I’m looking to experiment with building LLMs for downstream tasks. I’m not interested in inventing new models, but the models must be pre-trained and finetuned with an internal dataset, so I can’t use pre-existing weights or tokenizers. The models must be built from scratch with my data.
Priorities (from highest to lowest):
- Ease of experimentation with different models. I want to be able to rapidly experiment with training different pre-existing models with my dataset without being bogged down needing to rewrite them from scratch, and then debugging implementation issues. Higher level is better.
- Scalability. Right now my datasets is ~100GB in arrow format. I need something that can handle this scale, and ideally more, running efficiently on multiple GPUs without being significantly slower than the alternatives.

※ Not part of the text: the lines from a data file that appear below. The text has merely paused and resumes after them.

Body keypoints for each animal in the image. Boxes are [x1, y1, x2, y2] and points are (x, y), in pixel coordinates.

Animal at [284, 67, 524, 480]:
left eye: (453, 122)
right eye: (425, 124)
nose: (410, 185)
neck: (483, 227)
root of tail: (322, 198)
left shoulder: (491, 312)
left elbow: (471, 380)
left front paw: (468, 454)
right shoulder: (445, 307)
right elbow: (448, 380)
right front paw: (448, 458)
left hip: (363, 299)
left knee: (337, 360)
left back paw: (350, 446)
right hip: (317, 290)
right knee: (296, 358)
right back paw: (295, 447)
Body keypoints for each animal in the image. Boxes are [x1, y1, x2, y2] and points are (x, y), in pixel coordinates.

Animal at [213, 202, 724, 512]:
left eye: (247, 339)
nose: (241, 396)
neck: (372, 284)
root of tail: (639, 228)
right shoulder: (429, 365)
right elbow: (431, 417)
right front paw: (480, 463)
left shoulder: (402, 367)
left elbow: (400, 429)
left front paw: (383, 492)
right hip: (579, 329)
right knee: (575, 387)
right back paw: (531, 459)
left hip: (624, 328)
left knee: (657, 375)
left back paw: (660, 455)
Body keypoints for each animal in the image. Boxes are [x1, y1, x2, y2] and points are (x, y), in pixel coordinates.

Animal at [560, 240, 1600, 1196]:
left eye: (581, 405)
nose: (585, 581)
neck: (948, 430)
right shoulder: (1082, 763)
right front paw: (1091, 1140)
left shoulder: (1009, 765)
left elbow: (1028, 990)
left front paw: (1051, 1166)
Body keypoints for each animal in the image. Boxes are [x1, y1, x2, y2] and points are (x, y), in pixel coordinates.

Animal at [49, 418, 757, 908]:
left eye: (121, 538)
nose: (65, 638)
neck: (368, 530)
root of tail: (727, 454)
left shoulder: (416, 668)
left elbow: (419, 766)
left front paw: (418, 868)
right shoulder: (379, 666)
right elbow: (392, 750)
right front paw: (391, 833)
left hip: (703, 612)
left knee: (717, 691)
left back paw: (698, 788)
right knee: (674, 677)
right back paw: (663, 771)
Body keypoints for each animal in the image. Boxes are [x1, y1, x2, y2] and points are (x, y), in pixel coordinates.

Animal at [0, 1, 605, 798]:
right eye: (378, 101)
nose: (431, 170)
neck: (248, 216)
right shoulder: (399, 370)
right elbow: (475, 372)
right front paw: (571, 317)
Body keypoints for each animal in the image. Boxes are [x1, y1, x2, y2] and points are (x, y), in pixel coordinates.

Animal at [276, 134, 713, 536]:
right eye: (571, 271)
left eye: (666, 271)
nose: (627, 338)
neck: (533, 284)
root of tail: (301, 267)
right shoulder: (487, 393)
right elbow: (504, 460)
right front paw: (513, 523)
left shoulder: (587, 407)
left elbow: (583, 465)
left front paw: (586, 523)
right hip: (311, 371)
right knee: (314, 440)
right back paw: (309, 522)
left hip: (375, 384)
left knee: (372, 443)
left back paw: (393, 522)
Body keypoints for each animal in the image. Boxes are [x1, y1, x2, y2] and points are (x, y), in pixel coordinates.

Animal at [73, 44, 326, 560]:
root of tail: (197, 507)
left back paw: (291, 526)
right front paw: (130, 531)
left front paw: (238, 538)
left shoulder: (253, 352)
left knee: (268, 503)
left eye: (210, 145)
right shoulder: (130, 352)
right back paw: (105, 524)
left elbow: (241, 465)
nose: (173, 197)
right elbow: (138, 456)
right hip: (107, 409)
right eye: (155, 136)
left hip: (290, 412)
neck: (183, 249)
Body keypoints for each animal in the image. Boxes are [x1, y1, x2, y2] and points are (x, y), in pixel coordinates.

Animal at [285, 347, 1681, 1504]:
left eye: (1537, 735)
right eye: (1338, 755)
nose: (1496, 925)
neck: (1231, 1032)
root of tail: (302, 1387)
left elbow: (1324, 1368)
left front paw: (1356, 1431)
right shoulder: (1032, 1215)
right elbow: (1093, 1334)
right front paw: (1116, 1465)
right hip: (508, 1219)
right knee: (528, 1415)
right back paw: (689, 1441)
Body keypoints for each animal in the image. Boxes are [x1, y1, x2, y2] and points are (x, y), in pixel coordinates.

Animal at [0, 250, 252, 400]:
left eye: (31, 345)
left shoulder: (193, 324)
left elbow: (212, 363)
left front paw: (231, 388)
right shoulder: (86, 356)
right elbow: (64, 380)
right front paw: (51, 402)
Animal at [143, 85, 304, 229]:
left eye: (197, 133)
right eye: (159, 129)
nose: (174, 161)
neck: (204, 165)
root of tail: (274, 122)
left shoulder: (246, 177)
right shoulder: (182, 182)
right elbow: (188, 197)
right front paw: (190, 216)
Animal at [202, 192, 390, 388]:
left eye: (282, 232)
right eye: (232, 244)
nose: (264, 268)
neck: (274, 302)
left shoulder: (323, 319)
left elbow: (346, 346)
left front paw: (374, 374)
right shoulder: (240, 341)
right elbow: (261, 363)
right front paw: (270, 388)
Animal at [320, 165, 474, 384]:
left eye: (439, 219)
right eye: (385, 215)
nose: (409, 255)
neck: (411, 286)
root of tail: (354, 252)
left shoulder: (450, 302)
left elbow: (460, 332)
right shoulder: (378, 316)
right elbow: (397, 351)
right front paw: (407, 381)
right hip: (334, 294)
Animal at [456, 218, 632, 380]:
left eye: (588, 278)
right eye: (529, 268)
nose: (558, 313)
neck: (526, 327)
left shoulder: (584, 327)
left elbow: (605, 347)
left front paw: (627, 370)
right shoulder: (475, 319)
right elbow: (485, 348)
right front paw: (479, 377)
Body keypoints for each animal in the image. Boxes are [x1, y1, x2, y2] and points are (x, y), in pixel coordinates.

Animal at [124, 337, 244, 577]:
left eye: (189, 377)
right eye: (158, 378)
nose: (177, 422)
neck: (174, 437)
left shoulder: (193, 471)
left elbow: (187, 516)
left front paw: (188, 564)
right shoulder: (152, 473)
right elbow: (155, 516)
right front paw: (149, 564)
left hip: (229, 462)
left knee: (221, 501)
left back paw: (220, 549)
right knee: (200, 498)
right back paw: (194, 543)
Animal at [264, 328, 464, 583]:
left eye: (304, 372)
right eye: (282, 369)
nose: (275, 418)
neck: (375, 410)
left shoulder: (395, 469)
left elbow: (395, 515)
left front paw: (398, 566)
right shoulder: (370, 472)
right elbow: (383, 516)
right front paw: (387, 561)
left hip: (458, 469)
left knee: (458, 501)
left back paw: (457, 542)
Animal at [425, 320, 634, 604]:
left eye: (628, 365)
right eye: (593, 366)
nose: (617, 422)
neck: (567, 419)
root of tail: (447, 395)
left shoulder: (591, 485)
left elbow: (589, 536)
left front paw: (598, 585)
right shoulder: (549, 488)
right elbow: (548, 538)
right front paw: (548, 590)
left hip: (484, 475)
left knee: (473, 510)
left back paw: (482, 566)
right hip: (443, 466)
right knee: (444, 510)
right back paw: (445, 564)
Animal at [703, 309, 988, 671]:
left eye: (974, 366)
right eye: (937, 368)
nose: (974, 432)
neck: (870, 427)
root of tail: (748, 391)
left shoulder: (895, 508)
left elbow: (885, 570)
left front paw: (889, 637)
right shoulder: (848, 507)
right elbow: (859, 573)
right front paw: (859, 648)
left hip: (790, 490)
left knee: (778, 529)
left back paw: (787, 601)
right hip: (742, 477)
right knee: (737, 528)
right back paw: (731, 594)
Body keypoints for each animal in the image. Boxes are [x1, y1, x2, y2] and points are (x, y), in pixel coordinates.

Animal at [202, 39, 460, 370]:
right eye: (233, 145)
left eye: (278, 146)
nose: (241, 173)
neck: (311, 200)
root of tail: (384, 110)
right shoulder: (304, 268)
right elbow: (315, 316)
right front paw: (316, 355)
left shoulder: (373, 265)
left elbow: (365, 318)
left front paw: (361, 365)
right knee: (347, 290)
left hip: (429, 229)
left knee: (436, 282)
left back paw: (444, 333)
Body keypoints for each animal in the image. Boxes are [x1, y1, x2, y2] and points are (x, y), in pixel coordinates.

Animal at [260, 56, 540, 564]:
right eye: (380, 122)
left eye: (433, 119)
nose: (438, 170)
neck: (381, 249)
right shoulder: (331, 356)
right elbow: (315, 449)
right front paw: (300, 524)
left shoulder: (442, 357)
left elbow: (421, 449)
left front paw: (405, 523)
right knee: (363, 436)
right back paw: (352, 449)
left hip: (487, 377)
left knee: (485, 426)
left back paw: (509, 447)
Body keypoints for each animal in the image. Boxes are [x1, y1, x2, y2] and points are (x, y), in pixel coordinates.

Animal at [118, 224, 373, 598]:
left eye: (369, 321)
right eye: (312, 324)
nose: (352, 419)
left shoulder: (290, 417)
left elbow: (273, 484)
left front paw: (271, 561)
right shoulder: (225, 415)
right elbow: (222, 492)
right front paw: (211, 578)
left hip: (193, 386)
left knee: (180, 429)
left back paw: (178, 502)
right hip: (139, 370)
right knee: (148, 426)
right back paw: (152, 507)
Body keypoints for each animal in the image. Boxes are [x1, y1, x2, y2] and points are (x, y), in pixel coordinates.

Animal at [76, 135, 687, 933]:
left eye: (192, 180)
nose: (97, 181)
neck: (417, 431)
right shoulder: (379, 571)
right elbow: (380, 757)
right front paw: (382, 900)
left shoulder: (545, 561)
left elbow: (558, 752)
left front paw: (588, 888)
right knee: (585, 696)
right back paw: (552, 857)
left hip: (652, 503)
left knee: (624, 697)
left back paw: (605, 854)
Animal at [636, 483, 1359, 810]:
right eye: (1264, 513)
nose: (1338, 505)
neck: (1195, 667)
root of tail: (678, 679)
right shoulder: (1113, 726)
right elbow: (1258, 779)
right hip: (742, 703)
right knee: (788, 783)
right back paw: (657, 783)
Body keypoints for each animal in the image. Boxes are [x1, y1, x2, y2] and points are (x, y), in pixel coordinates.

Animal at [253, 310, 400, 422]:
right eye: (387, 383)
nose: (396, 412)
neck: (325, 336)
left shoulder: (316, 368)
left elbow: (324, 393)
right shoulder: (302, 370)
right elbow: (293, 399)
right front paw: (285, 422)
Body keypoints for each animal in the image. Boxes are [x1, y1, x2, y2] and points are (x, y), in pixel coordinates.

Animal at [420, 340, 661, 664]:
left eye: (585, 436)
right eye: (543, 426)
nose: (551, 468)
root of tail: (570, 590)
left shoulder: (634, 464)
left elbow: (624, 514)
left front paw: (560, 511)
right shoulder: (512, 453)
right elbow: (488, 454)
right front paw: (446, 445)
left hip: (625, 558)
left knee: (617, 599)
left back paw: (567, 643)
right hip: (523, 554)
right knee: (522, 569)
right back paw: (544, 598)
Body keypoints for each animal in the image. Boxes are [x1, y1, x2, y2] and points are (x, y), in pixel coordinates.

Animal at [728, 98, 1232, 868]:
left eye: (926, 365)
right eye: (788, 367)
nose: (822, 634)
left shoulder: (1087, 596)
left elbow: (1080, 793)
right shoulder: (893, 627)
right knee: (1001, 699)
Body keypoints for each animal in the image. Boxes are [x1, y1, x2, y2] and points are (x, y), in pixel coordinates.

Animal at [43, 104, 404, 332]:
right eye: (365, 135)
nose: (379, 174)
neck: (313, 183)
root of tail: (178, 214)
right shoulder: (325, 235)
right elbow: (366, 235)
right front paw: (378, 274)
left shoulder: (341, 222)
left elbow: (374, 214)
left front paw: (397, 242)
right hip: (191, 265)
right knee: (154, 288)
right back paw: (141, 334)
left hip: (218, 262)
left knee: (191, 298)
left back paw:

- Ease of productionalization. While right now I care more about experimentation than productionalization ideally I’d like something that could be maintained in a work setting where the code isn’t a mess, it’s reliable, and the risk of cryptic non-deterministic errors is minimized.
It seems like when it comes to sharing models and utilizing pre-built models off-the-shelf, Hugging Face is now the standard. However, I can’t tell if that’s true when it comes to easily training models from scratch. What do most of you recommend for this? Hugging Face transformers, pytorch lightning, litgpt, or something else?
For context, I’m using the hugging face dataset modules for saving/loading my data, and the transformers modules for pre-existing model definitions, and I’ve been happy with that. However, I ran into issues trying to run the trainers within my development environment, so I built a simple LLM with pytorch lightning instead. I got reasonable results, but it was a lot of work coding and debugging everything. I’m trying to understand if given I’m not trying to reinvent the wheel, if there’s something better I could be doing. That could just be investing more time trying to train with hugging face transformers if it’s what others recommend.